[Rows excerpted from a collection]
■ ■ ■ ■ ■
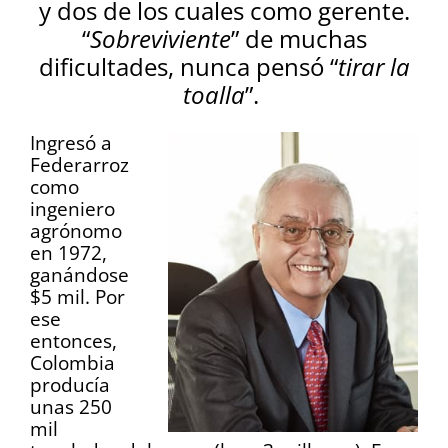
y dos de los cuales como gerente.
“
Sobreviviente
” de muchas
dificultades, nunca pensó “
tirar la
toalla
”.
Ingresó a
Federarroz
como
ingeniero
agrónomo
en 1972,
ganándose
$5 mil. Por
ese
entonces,
Colombia
producía
unas 250
mil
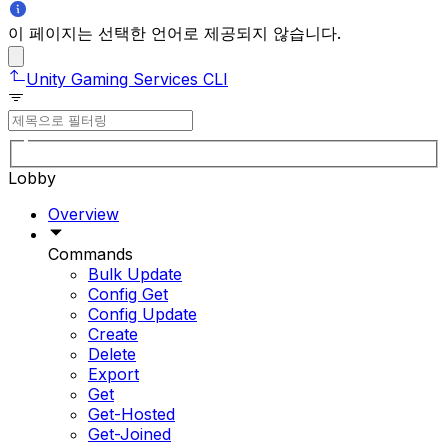
이 페이지는 선택한 언어로 제공되지 않습니다.
Unity Gaming Services CLI
Lobby
Overview
Commands
Bulk Update
Config Get
Config Update
Create
Delete
Export
Get
Get-Hosted
Get-Joined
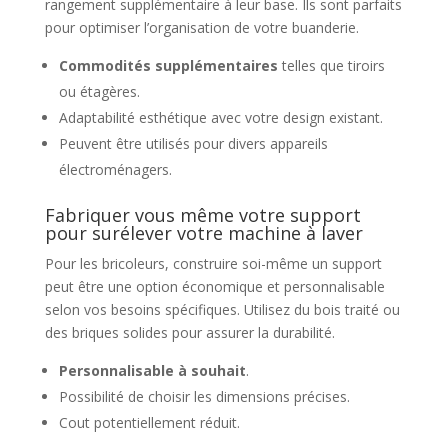
rangement supplémentaire à leur base. Ils sont parfaits
pour optimiser l’organisation de votre buanderie.
Commodités supplémentaires
telles que tiroirs
ou étagères.
Adaptabilité esthétique avec votre design existant.
Peuvent être utilisés pour divers appareils
électroménagers.
Fabriquer vous même votre support
pour surélever votre machine à laver
Pour les bricoleurs, construire soi-même un support
peut être une option économique et personnalisable
selon vos besoins spécifiques. Utilisez du bois traité ou
des briques solides pour assurer la durabilité.
Personnalisable à souhait
.
Possibilité de choisir les dimensions précises.
Cout potentiellement réduit.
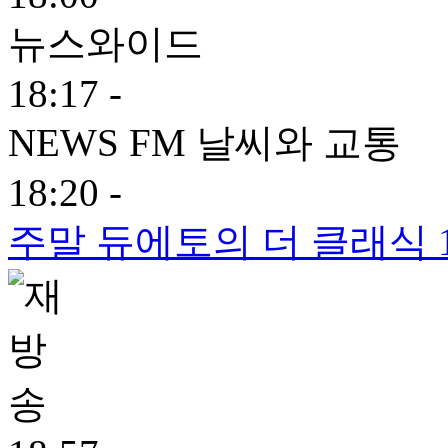
뉴스와이드
18:17 -
NEWS FM 날씨와 교통
18:20 -
주말 듀에토의 더 클래식 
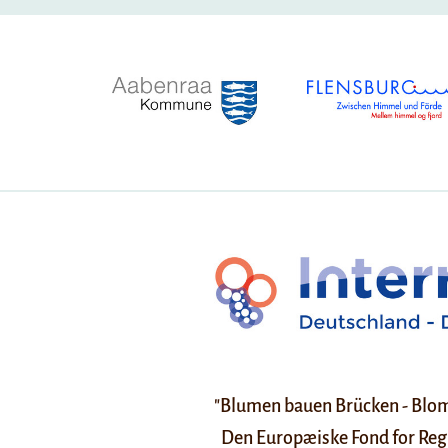
"Blumen bauen Brücken - Blom
Den Europæiske Fond for Reg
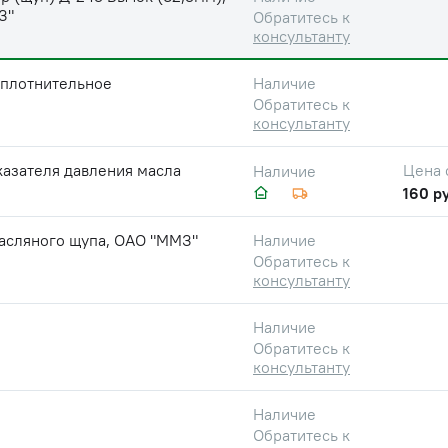
З"
Обратитесь к
консультанту
уплотнительное
Наличие
Обратитесь к
консультанту
казателя давления масла
Цена 
Наличие
160 ру
асляного щупа, ОАО "ММЗ"
Наличие
Обратитесь к
консультанту
Наличие
Обратитесь к
консультанту
Наличие
Обратитесь к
■ ■ ■ ■ ■
▶ _Work instructions_:
Substitute "métal" for "bois" in the stretch from the line containing "rangement supplémentaire à" through the line containing "Possibilité de choisir", leaving everything else unchanged. Give back only those lines.

▶ _Solution to this exercise_:
rangement supplémentaire à leur base. Ils sont parfaits
pour optimiser l’organisation de votre buanderie.
Commodités supplémentaires
telles que tiroirs
ou étagères.
Adaptabilité esthétique avec votre design existant.
Peuvent être utilisés pour divers appareils
électroménagers.
Fabriquer vous même votre support
pour surélever votre machine à laver
Pour les bricoleurs, construire soi-même un support
peut être une option économique et personnalisable
selon vos besoins spécifiques. Utilisez du métal traité ou
des briques solides pour assurer la durabilité.
Personnalisable à souhait
.
Possibilité de choisir les dimensions précises.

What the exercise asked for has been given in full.